Note: Analysis is provided for the 20 largest states based on U.S. population.

Metropolitan Jobs Index

  • At 103.65, Dallas leads metros by a wide margin, gaining 3.40% in the past year.
  • Reporting strong small business growth, Dallas, Tampa Bay, Atlanta, Denver, Phoenix, and Seattle exceed 100.
  • Riverside and San Diego fell significantly in May, joining New York City among the metro areas with the lowest index levels.

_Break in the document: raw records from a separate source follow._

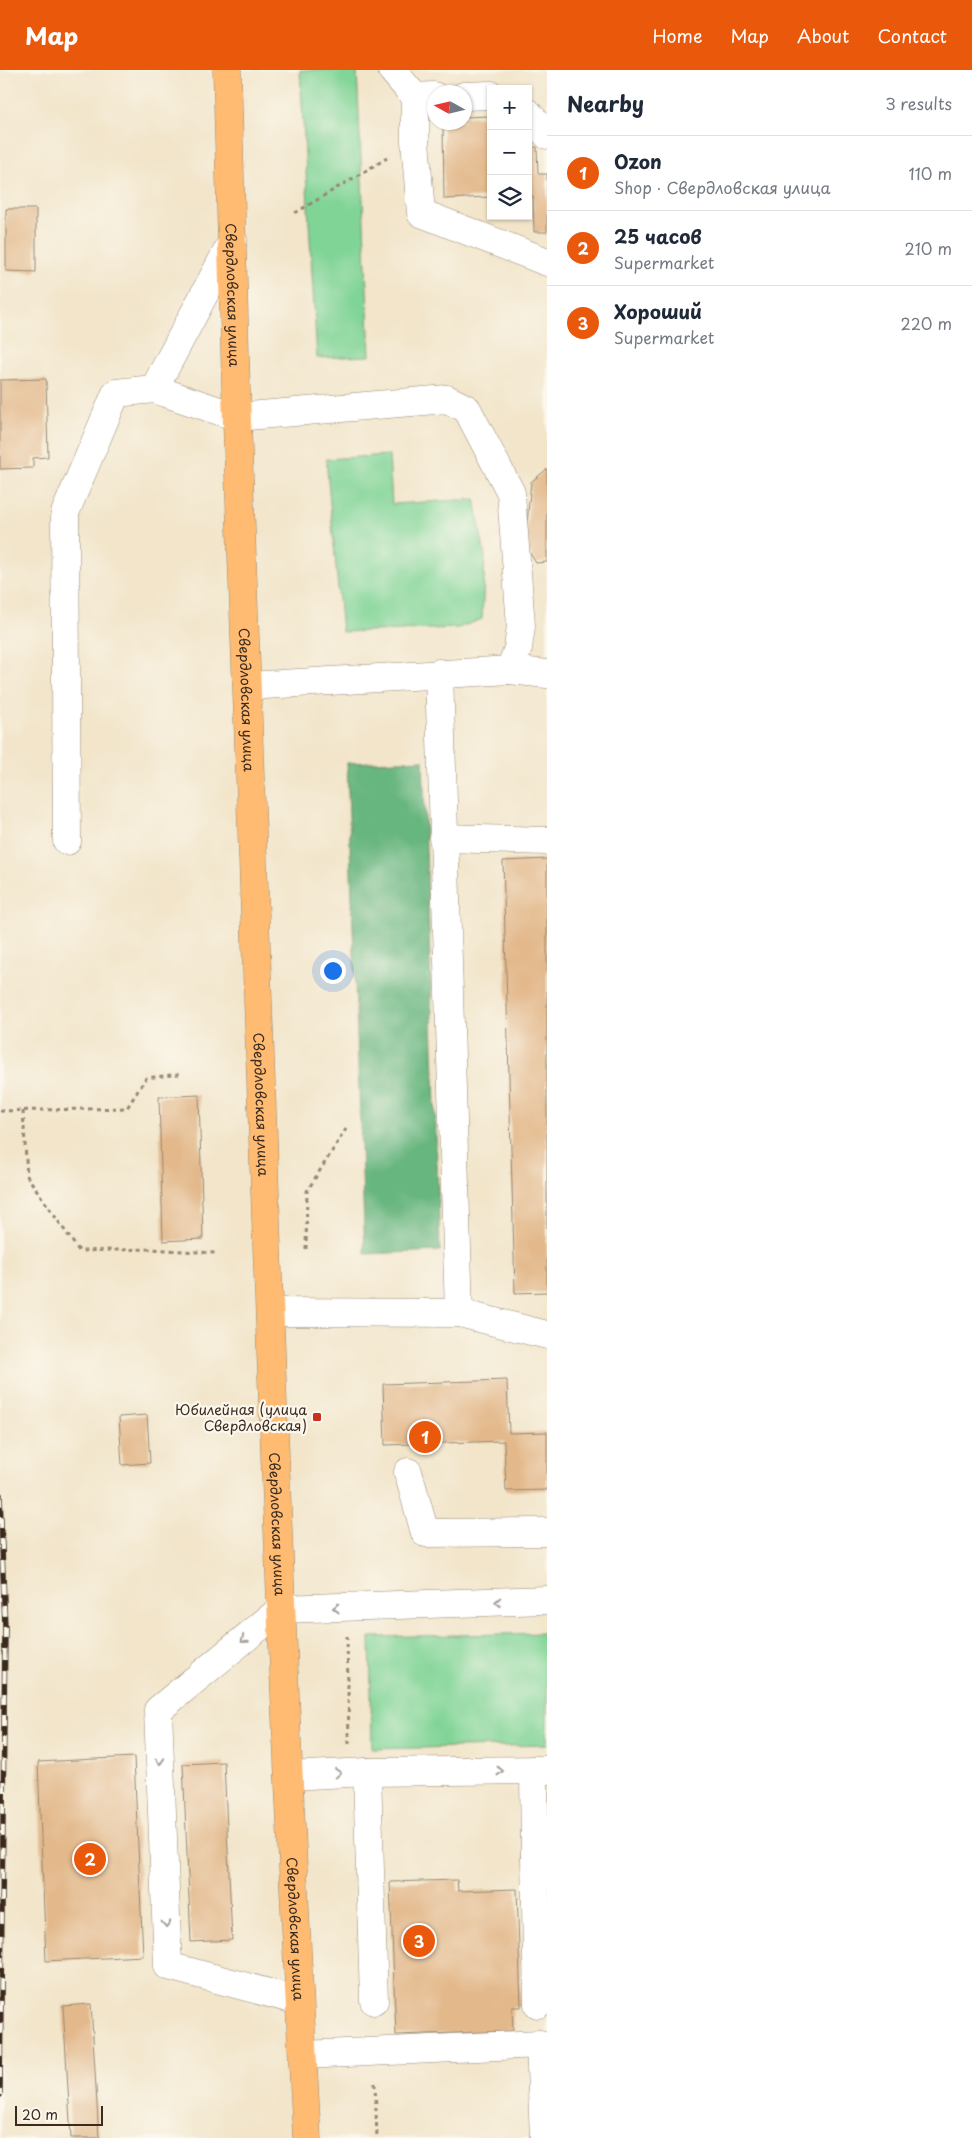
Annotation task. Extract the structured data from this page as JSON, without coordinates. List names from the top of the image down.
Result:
{
  "streets": {
    "highway": ["Свердловская улица"]
  },
  "places": {
    "transit": ["Юбилейная (улица Свердловская)"]
  },
  "scale_bar": "20 m",
  "north": "left",
  "page": {
    "header": "Map",
    "nav": [
      "Home",
      "Map",
      "About",
      "Contact"
    ],
    "heading": ["Nearby", "3 results"],
    "map_buttons": ["+", "−"],
    "list": [
      {
        "mark": "1",
        "name": "Ozon",
        "note": "Shop · Свердловская улица",
        "value": "110 m"
      },
      {
        "mark": "2",
        "name": "25 часов",
        "note": "Supermarket",
        "value": "210 m"
      },
      {
        "mark": "3",
        "name": "Хороший",
        "note": "Supermarket",
        "value": "220 m"
      }
    ],
    "pins": ["1", "2", "3"],
    "scale": "20 m"
  }
}
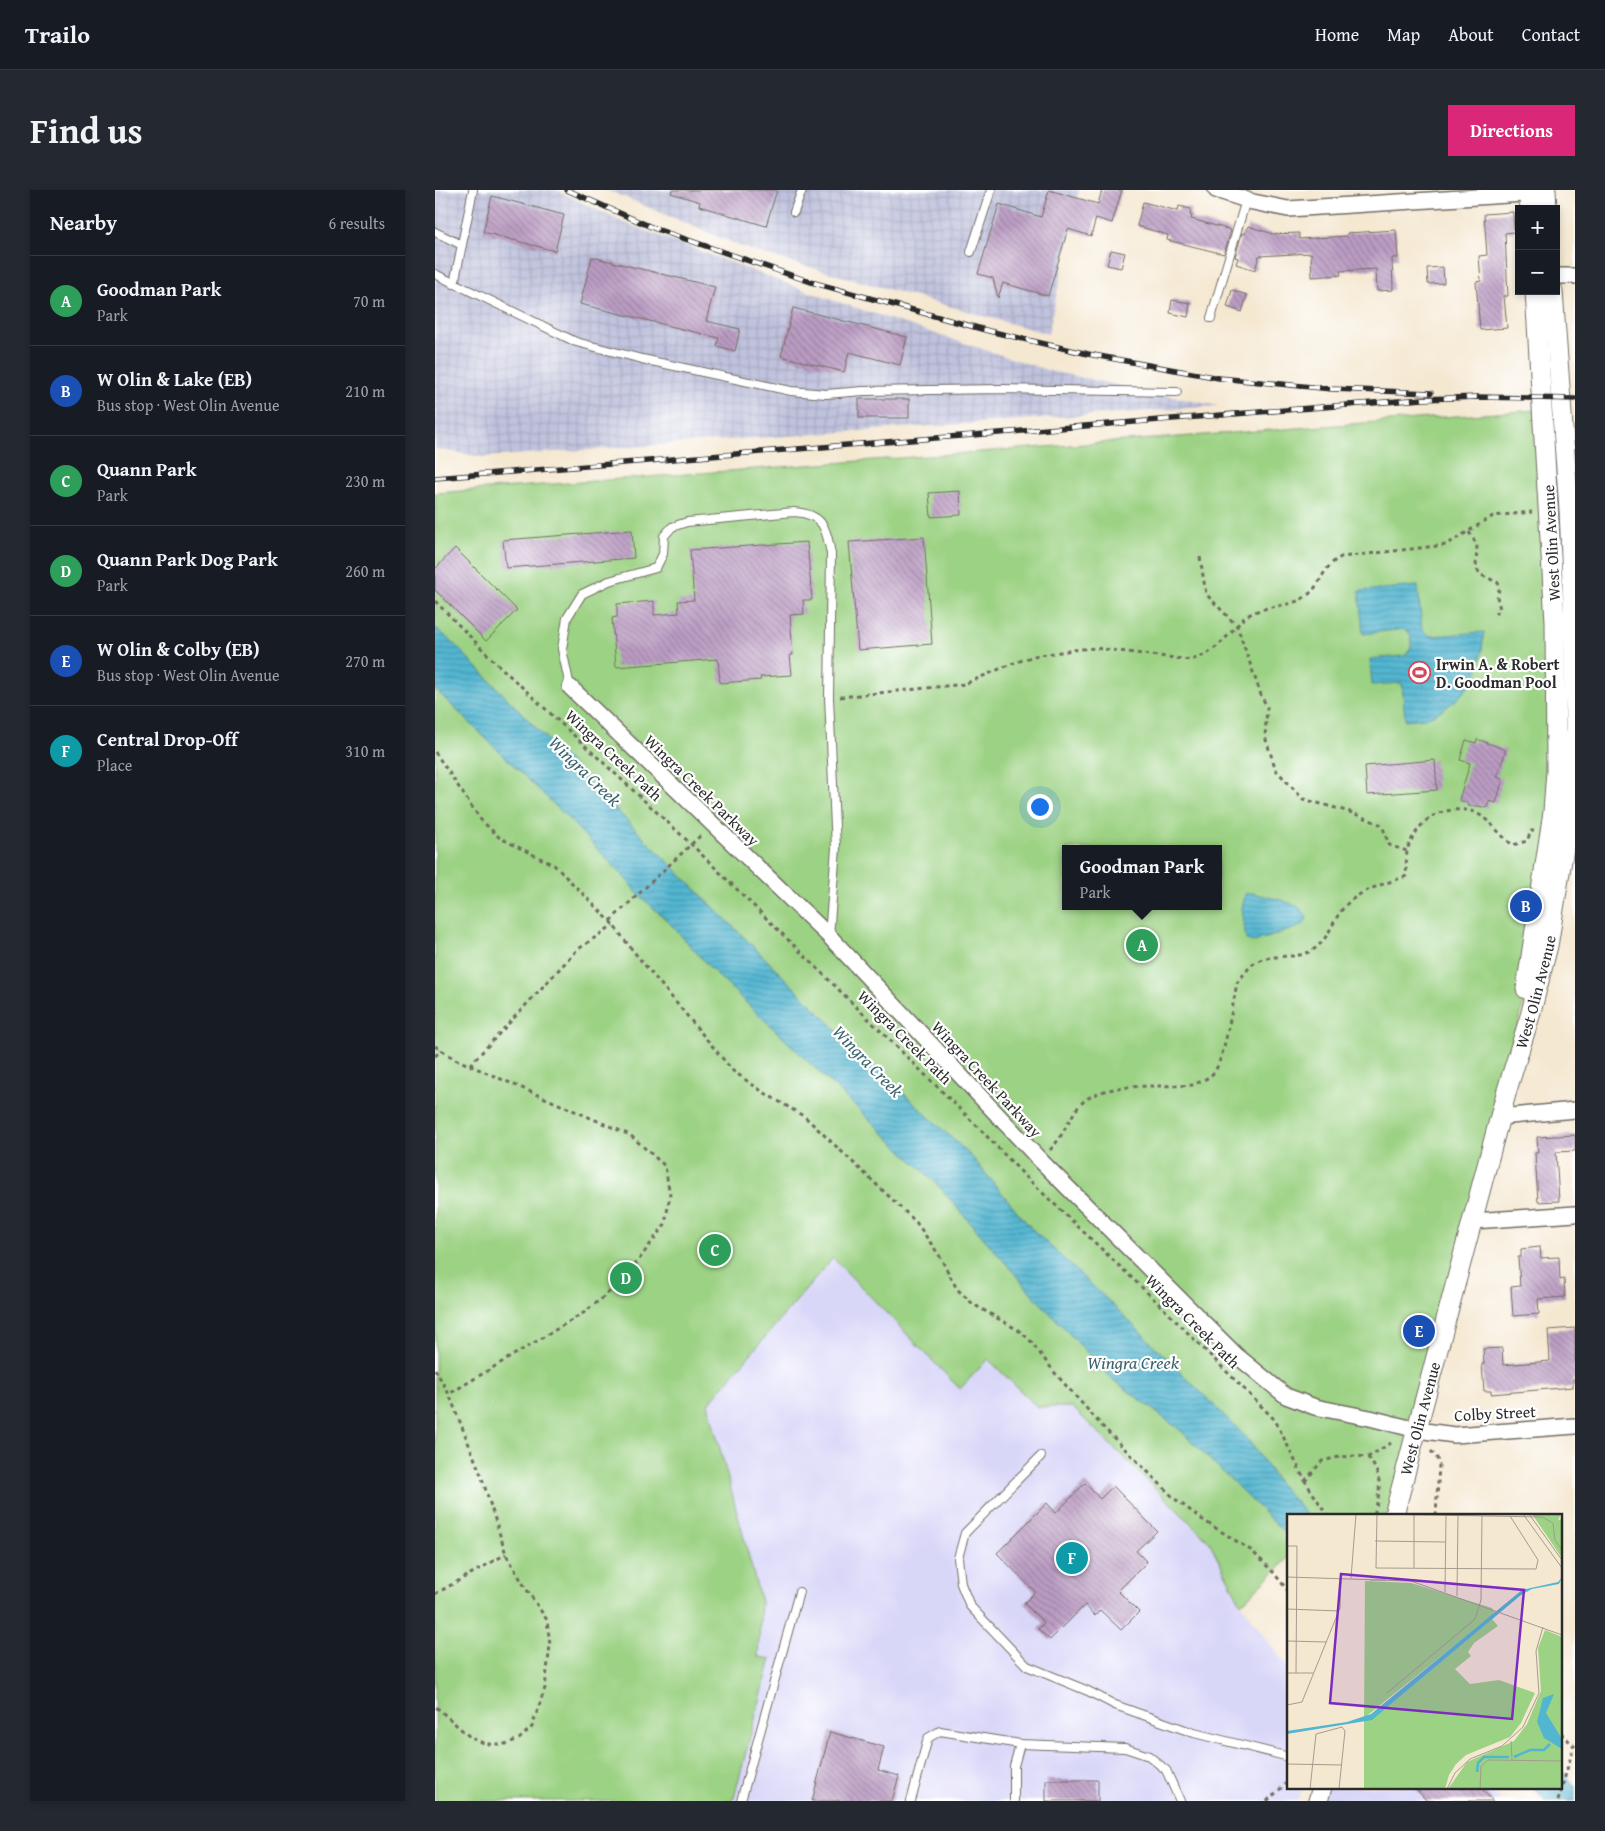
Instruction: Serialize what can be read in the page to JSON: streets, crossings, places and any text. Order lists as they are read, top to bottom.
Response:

Note: Analysis is provided for the 20 largest metro areas based on U.S. population.

Metropolitan Wage Report

  • Chicago and three California metros (San Diego, Los Angeles, and Riverside) are the strongest metro areas for hourly earnings growth in May.
  • Washington, San Francisco, Seattle, Boston, and Denver also exceed 3% hourly earnings growth.
  • Houston and Dallas have reported hourly earnings growth below 2% for the past year.

Note: Analysis is provided for the 20 largest metro areas based on U.S. population.

Industry Jobs Index

  • Manufacturing has fallen 2.19% from last year and is the lowest performing sector at 96.92.
  • Moving ahead of Construction, now ranking second among all industries, Education and Health Services gained 0.05 percent in May, its fifth consecutive gain.

Note: Analysis is provided for seven major industry sectors.

Industry Wage Report

  • The strong hourly earnings gains in Leisure and Hospitality (4.59%), are being minimalized by a significant decrease in weekly hours worked (down 1.70%).
  • Manufacturing is the only industry with weekly earnings growth above 4%.

Note: Analysis is provided for seven major industry sectors.